Case Study: The GIFAR Attack: This is a classic polyglot exploit targeting web applications. A GIFAR is a single file that is simultaneously a valid GIF image and a valid Java Archive (JAR) file (which is based on the ZIP format). How? GIF places its header at the beginning, while ZIP/JAR places its central directory and end-of-archive records at the end. You can craft a file that starts with a GIF header (making it a valid image) and ends with ZIP structures (making it a valid JAR). An attacker could upload this file to a website allowing image uploads. If the site or a client (like a web browser with a vulnerable Java plugin) later tried to process the file as a JAR (perhaps due to a vulnerability related to file handling or same-origin policies), the embedded malicious Java code could be executed, often with the authority of the website itself. This specific attack was patched, but it highlights the fundamental vulnerability: a system treating a file as one thing while it secretly contains instructions for another.

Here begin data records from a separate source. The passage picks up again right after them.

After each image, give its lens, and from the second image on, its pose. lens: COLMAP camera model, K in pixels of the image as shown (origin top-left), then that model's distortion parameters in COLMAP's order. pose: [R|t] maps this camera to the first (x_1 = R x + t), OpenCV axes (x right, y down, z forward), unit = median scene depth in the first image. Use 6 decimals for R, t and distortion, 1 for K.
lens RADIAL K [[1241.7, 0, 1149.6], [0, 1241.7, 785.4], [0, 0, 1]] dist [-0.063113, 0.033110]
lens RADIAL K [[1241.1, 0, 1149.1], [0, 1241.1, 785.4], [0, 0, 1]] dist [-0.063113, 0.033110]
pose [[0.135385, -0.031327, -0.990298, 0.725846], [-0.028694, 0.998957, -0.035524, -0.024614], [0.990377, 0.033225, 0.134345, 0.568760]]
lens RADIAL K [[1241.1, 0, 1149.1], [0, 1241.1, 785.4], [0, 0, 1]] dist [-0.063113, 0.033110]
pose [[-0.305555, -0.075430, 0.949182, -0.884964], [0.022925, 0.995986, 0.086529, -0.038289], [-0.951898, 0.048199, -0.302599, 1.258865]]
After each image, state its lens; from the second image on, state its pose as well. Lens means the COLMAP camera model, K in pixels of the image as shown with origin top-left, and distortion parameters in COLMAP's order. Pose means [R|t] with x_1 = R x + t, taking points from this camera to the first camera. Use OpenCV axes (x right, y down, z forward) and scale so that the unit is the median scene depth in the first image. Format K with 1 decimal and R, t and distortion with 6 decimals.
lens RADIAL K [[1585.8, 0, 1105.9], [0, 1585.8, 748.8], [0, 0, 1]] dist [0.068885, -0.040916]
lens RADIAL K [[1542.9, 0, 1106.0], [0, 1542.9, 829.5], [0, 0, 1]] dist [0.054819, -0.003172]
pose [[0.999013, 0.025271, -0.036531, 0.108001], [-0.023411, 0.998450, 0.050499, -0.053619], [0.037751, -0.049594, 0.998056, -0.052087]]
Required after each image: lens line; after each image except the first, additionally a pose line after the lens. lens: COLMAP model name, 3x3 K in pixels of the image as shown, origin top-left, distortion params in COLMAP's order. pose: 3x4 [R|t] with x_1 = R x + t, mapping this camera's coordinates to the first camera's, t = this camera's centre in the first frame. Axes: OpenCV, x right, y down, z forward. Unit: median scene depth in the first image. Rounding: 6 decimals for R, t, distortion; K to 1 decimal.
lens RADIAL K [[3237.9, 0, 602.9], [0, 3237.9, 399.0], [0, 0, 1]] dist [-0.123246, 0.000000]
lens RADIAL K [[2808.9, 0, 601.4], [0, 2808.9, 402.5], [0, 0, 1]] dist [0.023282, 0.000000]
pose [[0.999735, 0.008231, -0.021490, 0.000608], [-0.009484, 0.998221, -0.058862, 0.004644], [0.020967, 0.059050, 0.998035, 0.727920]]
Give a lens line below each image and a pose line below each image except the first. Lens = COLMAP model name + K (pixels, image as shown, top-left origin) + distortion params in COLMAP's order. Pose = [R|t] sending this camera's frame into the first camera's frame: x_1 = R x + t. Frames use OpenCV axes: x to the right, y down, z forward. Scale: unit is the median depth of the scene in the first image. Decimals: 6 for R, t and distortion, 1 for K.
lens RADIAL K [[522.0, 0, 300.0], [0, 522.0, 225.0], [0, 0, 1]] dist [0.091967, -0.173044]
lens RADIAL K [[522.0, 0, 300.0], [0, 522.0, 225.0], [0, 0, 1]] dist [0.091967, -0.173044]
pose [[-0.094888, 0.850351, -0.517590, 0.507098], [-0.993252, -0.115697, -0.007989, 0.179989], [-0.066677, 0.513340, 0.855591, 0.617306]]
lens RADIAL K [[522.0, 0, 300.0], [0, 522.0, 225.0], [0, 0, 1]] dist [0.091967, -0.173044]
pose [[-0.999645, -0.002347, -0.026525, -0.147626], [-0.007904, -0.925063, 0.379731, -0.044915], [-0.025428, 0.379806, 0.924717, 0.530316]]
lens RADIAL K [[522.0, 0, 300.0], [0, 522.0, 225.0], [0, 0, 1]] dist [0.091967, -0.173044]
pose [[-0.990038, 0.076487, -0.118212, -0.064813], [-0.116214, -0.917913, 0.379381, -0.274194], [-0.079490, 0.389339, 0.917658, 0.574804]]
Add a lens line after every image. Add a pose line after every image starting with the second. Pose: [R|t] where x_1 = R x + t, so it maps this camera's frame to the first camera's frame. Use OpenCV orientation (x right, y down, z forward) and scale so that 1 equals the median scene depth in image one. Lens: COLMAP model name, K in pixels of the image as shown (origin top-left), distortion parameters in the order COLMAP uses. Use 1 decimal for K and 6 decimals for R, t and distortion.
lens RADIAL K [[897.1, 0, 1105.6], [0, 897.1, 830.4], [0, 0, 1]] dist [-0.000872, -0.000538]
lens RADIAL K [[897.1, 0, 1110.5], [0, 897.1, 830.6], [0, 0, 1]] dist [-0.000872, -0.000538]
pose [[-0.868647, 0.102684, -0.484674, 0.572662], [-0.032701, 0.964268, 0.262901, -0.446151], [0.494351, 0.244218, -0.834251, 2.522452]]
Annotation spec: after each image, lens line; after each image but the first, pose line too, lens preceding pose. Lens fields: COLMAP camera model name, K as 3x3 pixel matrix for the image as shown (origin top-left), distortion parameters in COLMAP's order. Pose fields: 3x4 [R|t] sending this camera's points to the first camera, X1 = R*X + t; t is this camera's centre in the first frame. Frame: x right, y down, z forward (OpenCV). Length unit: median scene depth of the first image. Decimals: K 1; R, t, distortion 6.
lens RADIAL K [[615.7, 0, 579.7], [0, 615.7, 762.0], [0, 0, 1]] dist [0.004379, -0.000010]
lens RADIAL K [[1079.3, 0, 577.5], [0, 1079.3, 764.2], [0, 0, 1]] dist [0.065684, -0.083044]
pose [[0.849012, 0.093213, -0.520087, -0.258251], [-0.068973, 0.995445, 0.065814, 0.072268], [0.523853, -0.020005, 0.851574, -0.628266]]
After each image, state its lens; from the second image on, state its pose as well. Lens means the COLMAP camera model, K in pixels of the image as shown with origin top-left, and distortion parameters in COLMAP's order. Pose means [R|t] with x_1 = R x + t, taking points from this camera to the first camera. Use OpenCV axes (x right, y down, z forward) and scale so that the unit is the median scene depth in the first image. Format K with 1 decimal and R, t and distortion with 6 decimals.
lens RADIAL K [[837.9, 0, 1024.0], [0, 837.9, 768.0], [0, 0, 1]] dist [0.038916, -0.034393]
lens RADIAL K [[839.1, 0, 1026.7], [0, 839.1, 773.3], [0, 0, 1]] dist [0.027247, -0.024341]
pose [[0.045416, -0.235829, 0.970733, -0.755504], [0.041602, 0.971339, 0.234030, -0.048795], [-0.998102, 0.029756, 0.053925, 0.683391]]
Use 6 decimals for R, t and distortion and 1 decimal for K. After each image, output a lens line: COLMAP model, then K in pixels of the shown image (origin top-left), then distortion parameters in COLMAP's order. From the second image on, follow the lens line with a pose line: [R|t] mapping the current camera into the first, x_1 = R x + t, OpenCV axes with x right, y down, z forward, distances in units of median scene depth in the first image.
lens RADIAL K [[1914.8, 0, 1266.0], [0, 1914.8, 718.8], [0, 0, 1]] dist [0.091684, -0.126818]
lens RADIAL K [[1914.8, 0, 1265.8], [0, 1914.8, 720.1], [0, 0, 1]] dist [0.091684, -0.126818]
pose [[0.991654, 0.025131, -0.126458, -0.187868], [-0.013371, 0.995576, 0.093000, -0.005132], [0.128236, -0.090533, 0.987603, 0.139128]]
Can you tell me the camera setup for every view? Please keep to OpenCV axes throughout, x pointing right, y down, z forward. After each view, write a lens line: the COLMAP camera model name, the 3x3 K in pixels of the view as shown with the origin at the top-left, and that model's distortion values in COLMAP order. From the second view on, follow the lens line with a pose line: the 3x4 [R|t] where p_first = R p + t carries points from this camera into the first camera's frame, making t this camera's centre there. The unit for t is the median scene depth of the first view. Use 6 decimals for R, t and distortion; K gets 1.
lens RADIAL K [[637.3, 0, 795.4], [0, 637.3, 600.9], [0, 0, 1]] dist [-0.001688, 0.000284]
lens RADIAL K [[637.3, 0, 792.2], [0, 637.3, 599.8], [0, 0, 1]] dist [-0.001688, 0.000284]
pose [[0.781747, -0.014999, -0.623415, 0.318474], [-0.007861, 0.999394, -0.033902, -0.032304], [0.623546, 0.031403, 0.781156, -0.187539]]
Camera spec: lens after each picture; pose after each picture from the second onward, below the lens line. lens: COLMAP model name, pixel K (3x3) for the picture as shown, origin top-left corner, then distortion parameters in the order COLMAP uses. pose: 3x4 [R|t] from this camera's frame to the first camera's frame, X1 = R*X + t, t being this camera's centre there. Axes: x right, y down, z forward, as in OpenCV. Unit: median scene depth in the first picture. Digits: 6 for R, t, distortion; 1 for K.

Beyond the File: Related Concepts

While we've focused on polyglots as single files, the concept of using multiple "languages" or systems together extends further:

Polyglot Programming: This term refers to the practice of building an entire system or application using multiple programming languages. Different components might be written in languages best suited for their task (e.g., performance-critical parts in C++, web frontends in JavaScript, backend logic in Python). This doesn't necessarily involve polyglot files, but rather different language compilers/interpreters interacting within a larger architecture.
Polyglot Persistence: Similar to polyglot programming, this refers to using multiple different types of data stores (databases) within a single application based on the nature of the data (e.g., relational database for structured data, NoSQL document store for flexible data, graph database for relationships).

In Conclusion

Polyglots represent a powerful, albeit often underground, technique rooted in a deep understanding of how different software interprets sequences of bytes. From clever coding challenges and bridging compatibility gaps to serving as covert channels and vectors for sophisticated malware, polyglots demonstrate that the apparent file type or language is just one layer of meaning. By mastering how to layer different syntactic and structural rules within a single file, one gains the ability to communicate different messages to different systems simultaneously – a true forbidden code technique.